On a side note. When I put in the ideal preparation time I am gessoing my canvases in a neutral grey now. I have found this particularly helpful in making my brights jump off the canvas. I spent much of my day yesterday preparing small canvases and panels so I can work on grey panels! I feel rich in preparation now and can’t wait to dig in to paint on them!

Future White Still Lifes

There is still space in the Still Life class starting January 12 2023. Email me at jessica.j.hedrick@gmail.com to sign up.

Recent Paintings, Re-starting Painting Classes & Setting up a Non-Gallery Show

It’s been a busy month. It’s exciting as I feel like my art life is integrating in my day to day life again, but starting anything has a bit of anxiety and stress tied to it. Maybe the excitement and the anxiety are opposite sides of the same coin and need to co-exist.

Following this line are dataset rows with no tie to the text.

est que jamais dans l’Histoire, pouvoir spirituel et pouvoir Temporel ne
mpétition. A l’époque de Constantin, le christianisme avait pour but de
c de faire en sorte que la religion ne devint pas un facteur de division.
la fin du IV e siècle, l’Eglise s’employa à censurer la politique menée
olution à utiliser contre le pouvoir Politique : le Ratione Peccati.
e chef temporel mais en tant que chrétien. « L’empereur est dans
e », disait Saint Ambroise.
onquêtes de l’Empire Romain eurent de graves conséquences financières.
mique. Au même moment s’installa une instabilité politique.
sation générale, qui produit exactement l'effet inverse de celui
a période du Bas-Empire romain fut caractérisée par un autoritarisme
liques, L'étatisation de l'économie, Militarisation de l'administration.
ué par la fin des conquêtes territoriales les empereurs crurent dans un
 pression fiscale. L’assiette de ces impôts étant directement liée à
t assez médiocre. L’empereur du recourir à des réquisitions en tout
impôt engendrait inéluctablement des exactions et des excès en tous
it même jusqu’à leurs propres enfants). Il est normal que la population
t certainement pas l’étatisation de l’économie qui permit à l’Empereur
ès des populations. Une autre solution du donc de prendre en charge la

The last while I’ve been working on portraits – kids in particular. Their face structure is different and allows me a whole new area of growth. If you’re interested in getting a portrait painted – now is the time as I’m just doubling down and having fun right now. If you’d like one done and we can settle on an image I will paint it – you get an image you can share via media or make prints of and I will get promo material for my portrait classes. If you really like it, you’re welcome to purchase it, but absolutely no commitment to that for the next couple months as I immerse myself in portraiture. Message me if you’re interested and I will let you know what I’m looking for in an image.

I’ve got a portrait class coming up that I am just super stoked to be starting again. It took years to build up classes and build a foundation of students that were keen, capable and really developing their skills – I was highly engaged in their growth, but Covid took that away overnight. Re-starting has been heartbreaking. Back-end work like organizing who takes what class and actually collecting the cost of classes wasn’t a strength of mine in the past, but I had built up a system. I had a great studio to teach out of, I had built a great curriculum that was working. The connections I built with students felt more real than most. It’s funny how when Covid came I felt like I had no purpose in their life and it made me sad. After having students still connect with me years after Covid started I’m staring to feel the strength of the personal connections art can build. It’s filled me with a resolution and calm belief in people and their capacity for love, forgiveness and care. Thank you friends, art students and… Art.

In 10 minutes I’m off to go hang a show in honour of a very dear and strong art supporter, Gary Benson. I met him when I served on the Board of Directors at the Kelowna Art Gallery. I didn’t know him well, but there was something so self-assured, yet humble about this man. I am filled with this great sadness that I didn’t get to know him better. Before he died (he didn’t know he was going to die), he wanted to have a show at his house to help fundraise for the Kelowna Art Gallery, help artists show their work and create a connection point between art lovers and creators. The generosity he was showing was immense. Sadly, he died before the show. The other artists who knew him better had met with him two days prior to his death and he was so excited. They knew him well and knew he would want the show to go on. So, it’s a bit of a different pre-tense for a show, but heartfelt. What Gary is leaving for me is bigger than a one night show – it’s opening himself up to help – in real ways. He fully understood what art can do for people and fundamentally found this to be a truly beneficial way to help his community.

So, here I am paintings packed in the car, nervous as heck, drinking coffee in a Starbucks. I have severe anxiety about introducing people – it’s not social anxiety (though there are tiny bits of that), it’s a fear of forgetting names, not introducing people properly, not highlighting their strengths or connection points with others. Shows are often very anxiety inducing for artists – for very different reasons, but this is mine. All of this with the added weight of wanting to honour Gary, the other amazing artists I’m sharing the show and the Kelowna Art Gallery. It’s very different than shows at an art gallery – it’s a new journey, but I need to flip that anxiety coin to the other side.

I’m looking forward to reporting back on the experience. Let the excitement begin!